Straub coordena agora o Centro de Pesquisa,
Desenvolvimento e Ensino da Permacultura (Cidep), em uma chácara a 15
quilômetros de El Bolsón, Rio Negro, na Patagônia. Junto à sede do Cidep, que
realiza oficinas desde 2004, está sendo erguida outra aldeia ecológica para 20
famílias. Enquanto é construída, oito pessoas vivem em instalações do Centro.
Além disso, Straub dá aula em comunidades da Patagônia Argentina e Chile. “Há
um movimento muito grande de gente que está emigrando das cidades e compra
terrenos com outras pessoas para iniciar esta experiência”, contou.
Antes de se lançar ao projeto i-tekoa, Giuliani viveu
em uma ecoaldeia na Nova Zelândia. Para ela, o capitalismo impõe um estilo de
vida individualista, consumista e antinatural, do qual cada vez mais pessoas
buscam escapar. “Uma pessoa leva uma vida solitária e materialista, para
retornar a um apartamento e ter de comprar alimentos com produtos químicos”,
disse ao Terramérica. Junto com amigos tão descontentes quanto ela com seu
estilo de vida, Giuliani comprou a área e está construindo as casas e um centro
comunitário.
As obras são realizadas sem aterrar nem drenar o
terreno que é pantanoso, para respeitar a função purificadora do mangue. As
árvores de espécies introduzidas são cortadas e sua madeira é usada na
construção das casas. Em seu lugar são plantadas espécies nativas. Para o
saneamento, estão examinando se usam banheiros secos ou um biodigestor. “Viver
somente da natureza nos parece um pouco utópico. A ideia é viver da horta e dos
oficinas que daremos no centro e, aos poucos, ir soltando os trabalhos que
temos na cidade, na medida do possível”, explicou Giuliani.

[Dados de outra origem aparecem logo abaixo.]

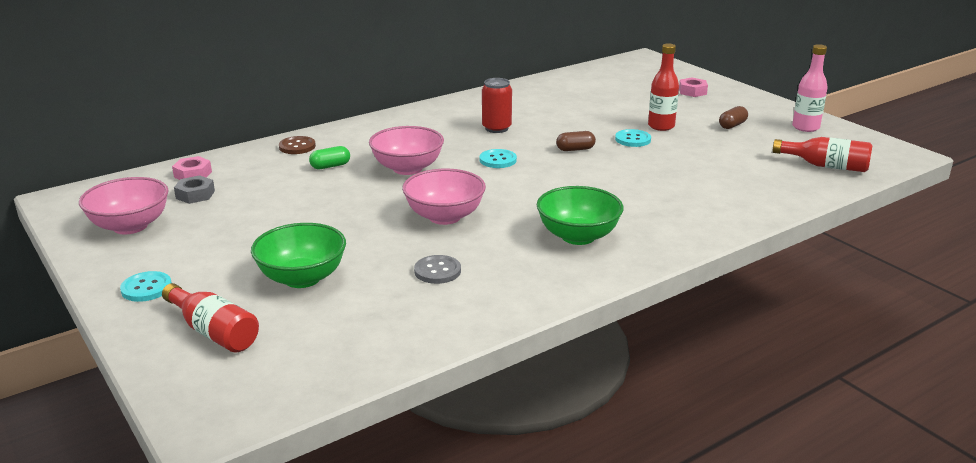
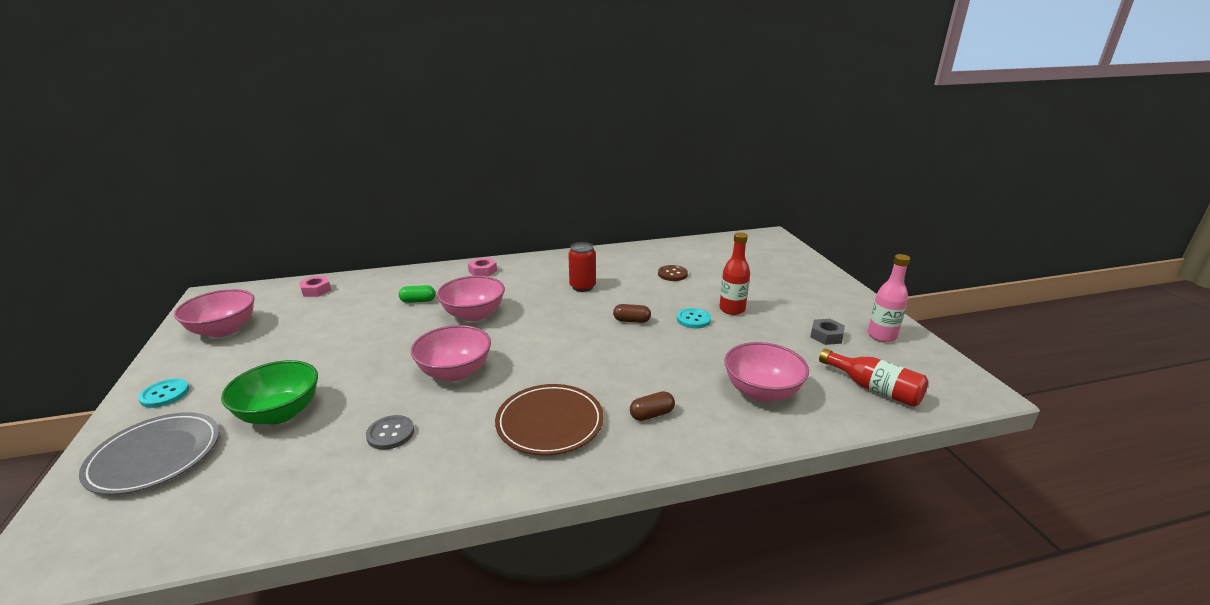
camera: 20 degrees right, 0 degrees up
red bottle [162,283,259,352] -> grey plate [79,412,219,495]
grey nut [174,175,215,204] -> grey nut moved to [810,319,845,345]
brown button [279,136,316,154] -> brown button moved to [658,265,688,281]
turquoise button [480,149,517,168] -> none
green bowl [537,186,623,245] -> brown plate [495,384,604,455]
pink nut [679,78,708,97] -> pink nut moved to [468,258,497,277]
brown capsule [719,106,748,129] -> brown capsule moved to [630,391,675,421]
none -> pink bowl [724,342,809,402]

Para Straub, a tendência se multiplica como reação a um
estilo de vida esgotado. “Busca-se uma vida mais tranquila, na qual se possa
realizar velhos sonhos sem esperar a aposentadoria”, enfatizou. “Não se trata
de voltar ao primitivismo ou à época do garrote, mas de recuperar a capacidade
de tomar as próprias decisões. A ecoaldeia pode não ser a solução para todos,
mas o projeto ajuda a recuperar uma visão mais humana da vida”, opinou Straub.
Trata-se de “transformar o olhar. O milagre deve ocorrer dentro de nós, e com
esse caminho pode-se viver na ecoaldeia ou voltar à cidade, mas já não
submetido às condições do sistema”, ressaltou.

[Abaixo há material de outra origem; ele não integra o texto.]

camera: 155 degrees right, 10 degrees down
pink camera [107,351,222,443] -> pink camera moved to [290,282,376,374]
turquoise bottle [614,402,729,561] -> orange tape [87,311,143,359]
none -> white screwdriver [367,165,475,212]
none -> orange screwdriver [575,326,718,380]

Ele mesmo não vive no Cidep, mas em El Bolsón, a 15
quilômetros da vila. Não está certo de querer viver ali, mas acredita que pode
ser parte do processo como produtor de sementes. O interessante, disse, é que
cada vez mais pessoas se animam a viver esse processo. “Em Gaia, quando
comecei, éramos 15 ou 20, e há pouco tempo participei de um encontro em que
éramos 500 os que se somaram à experiência”, comemorou.